**Task brief:** Shown below is a listing with pictures; reproduce exactly, and only, the lines between the ones containing "México a los" and "teo tinh hoàn và vô sinh ở nam giới.", inclusive, leaving the pictures out.

**The data:**
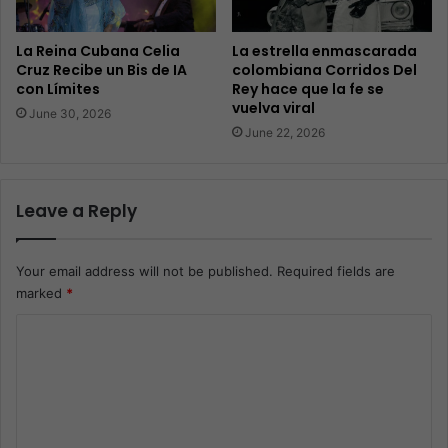
La Reina Cubana Celia
La estrella enmascarada
Cruz Recibe un Bis de IA
colombiana Corridos Del
con Límites
Rey hace que la fe se
vuelva viral
June 30, 2026
June 22, 2026
Leave a Reply
Your email address will not be published.
Required fields are
marked
*
C
o
m
m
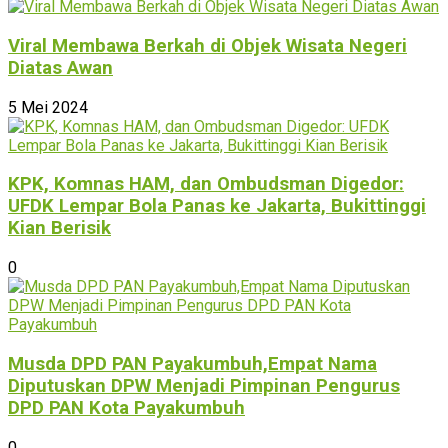
Viral Membawa Berkah di Objek Wisata Negeri
Diatas Awan
5 Mei 2024
KPK, Komnas HAM, dan Ombudsman Digedor:
UFDK Lempar Bola Panas ke Jakarta, Bukittinggi
Kian Berisik
0
Musda DPD PAN Payakumbuh,Empat Nama
Diputuskan DPW Menjadi Pimpinan Pengurus
DPD PAN Kota Payakumbuh
0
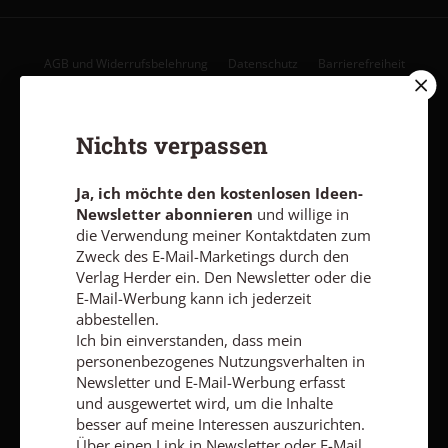
AGB und Widerrufsbelehrung
Datenschutz
Barrierefreiheit
Impressum
Nichts verpassen
Vertrag widerrufen
Abo online kündigen
Ja, ich möchte den kostenlosen Ideen-
Newsletter abonnieren
und willige in
die Verwendung meiner Kontaktdaten zum
Zweck des E-Mail-Marketings durch den
Verlag Herder ein. Den Newsletter oder die
E-Mail-Werbung kann ich jederzeit
abbestellen.
Ich bin einverstanden, dass mein
personenbezogenes Nutzungsverhalten in
Newsletter und E-Mail-Werbung erfasst
und ausgewertet wird, um die Inhalte
Nach oben
besser auf meine Interessen auszurichten.
Über einen Link in Newsletter oder E-Mail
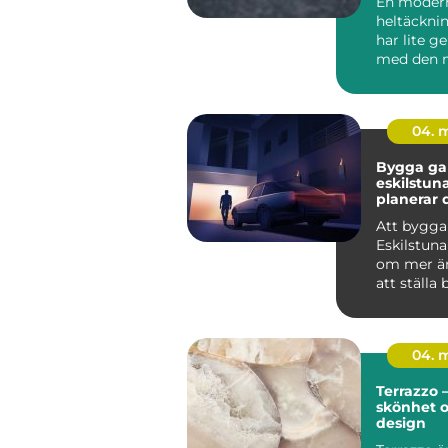
En moder
heltäckni
har lite 
med den 
minns frå
80-talet.
mat...
04. 
Bygga gar
eskilstuna 
planerar 
från start
Att bygga
Eskilstuna
om mer än
att ställa 
genomtän
ger...
04. 
Terrazzo –
skönhet 
design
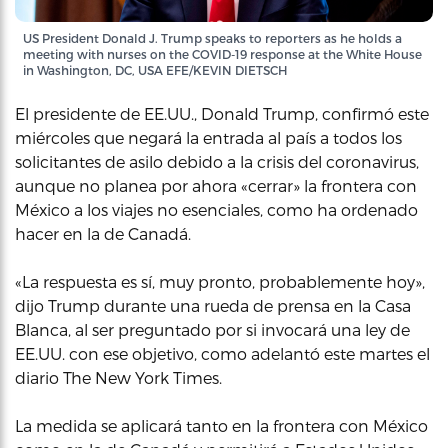
US President Donald J. Trump speaks to reporters as he holds a
meeting with nurses on the COVID-19 response at the White House
in Washington, DC, USA EFE/KEVIN DIETSCH
El presidente de EE.UU., Donald Trump, confirmó este
miércoles que negará la entrada al país a todos los
solicitantes de asilo debido a la crisis del coronavirus,
aunque no planea por ahora «cerrar» la frontera con
México a los viajes no esenciales, como ha ordenado
hacer en la de Canadá.
«La respuesta es sí, muy pronto, probablemente hoy»,
dijo Trump durante una rueda de prensa en la Casa
Blanca, al ser preguntado por si invocará una ley de
EE.UU. con ese objetivo, como adelantó este martes el
diario The New York Times.
La medida se aplicará tanto en la frontera con México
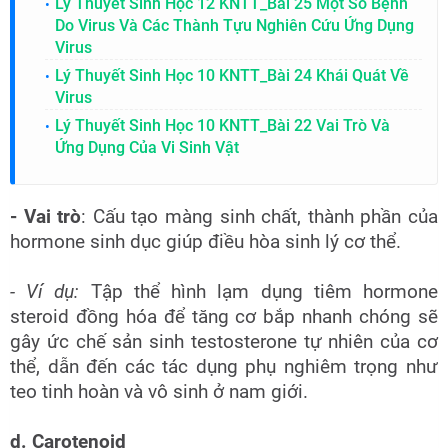
Lý Thuyết Sinh Học 12 KNTT_Bài 25 Một Số Bệnh
Do Virus Và Các Thành Tựu Nghiên Cứu Ứng Dụng
Virus
Lý Thuyết Sinh Học 10 KNTT_Bài 24 Khái Quát Về
Virus
Lý Thuyết Sinh Học 10 KNTT_Bài 22 Vai Trò Và
Ứng Dụng Của Vi Sinh Vật
- Vai trò
: Cấu tạo màng sinh chất, thành phần của
hormone sinh dục giúp điều hòa sinh lý cơ thể.
- Ví dụ:
Tập thể hình lạm dụng tiêm hormone
steroid đồng hóa để tăng cơ bắp nhanh chóng sẽ
gây ức chế sản sinh testosterone tự nhiên của cơ
thể, dẫn đến các tác dụng phụ nghiêm trọng như
teo tinh hoàn và vô sinh ở nam giới.
d. Carotenoid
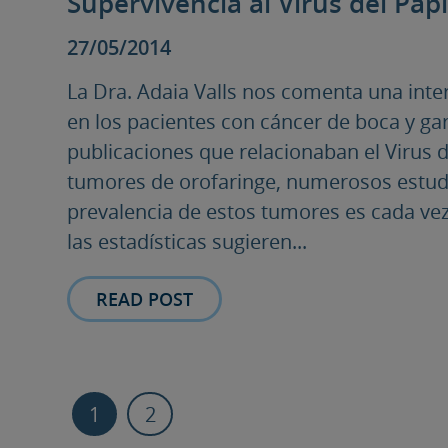
Supervivencia al Virus del P
27/05/2014
La Dra. Adaia Valls nos comenta una inter
en los pacientes con cáncer de boca y ga
publicaciones que relacionaban el Virus
tumores de orofaringe, numerosos estud
prevalencia de estos tumores es cada ve
las estadísticas sugieren...
READ POST
1
2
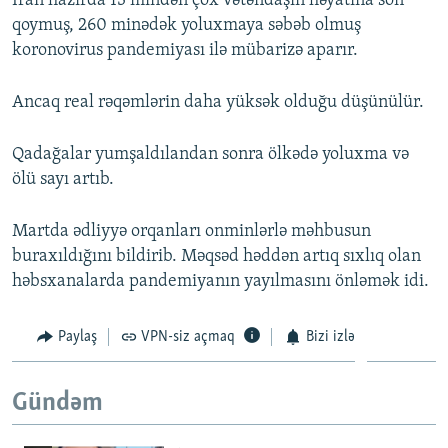
İran hazırda 13 mindən çox vətəndaşın həyatına son
qoymuş, 260 minədək yoluxmaya səbəb olmuş
koronovirus pandemiyası ilə mübarizə aparır.
Ancaq real rəqəmlərin daha yüksək olduğu düşünülür.
Qadağalar yumşaldılandan sonra ölkədə yoluxma və
ölü sayı artıb.
Martda ədliyyə orqanları onminlərlə məhbusun
buraxıldığını bildirib. Məqsəd həddən artıq sıxlıq olan
həbsxanalarda pandemiyanın yayılmasını önləmək idi.
Paylaş
VPN-siz açmaq
Bizi izlə
Gündəm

**Task solution:**
México a los viajes no esenciales, como ha ordenado
hacer en la de Canadá.
«La respuesta es sí, muy pronto, probablemente hoy»,
dijo Trump durante una rueda de prensa en la Casa
Blanca, al ser preguntado por si invocará una ley de
EE.UU. con ese objetivo, como adelantó este martes el
diario The New York Times.
La medida se aplicará tanto en la frontera con México
Lý Thuyết Sinh Học 12 KNTT_Bài 25 Một Số Bệnh
Do Virus Và Các Thành Tựu Nghiên Cứu Ứng Dụng
Virus
Lý Thuyết Sinh Học 10 KNTT_Bài 24 Khái Quát Về
Virus
Lý Thuyết Sinh Học 10 KNTT_Bài 22 Vai Trò Và
Ứng Dụng Của Vi Sinh Vật
- Vai trò
: Cấu tạo màng sinh chất, thành phần của
hormone sinh dục giúp điều hòa sinh lý cơ thể.
- Ví dụ:
Tập thể hình lạm dụng tiêm hormone
steroid đồng hóa để tăng cơ bắp nhanh chóng sẽ
gây ức chế sản sinh testosterone tự nhiên của cơ
thể, dẫn đến các tác dụng phụ nghiêm trọng như
teo tinh hoàn và vô sinh ở nam giới.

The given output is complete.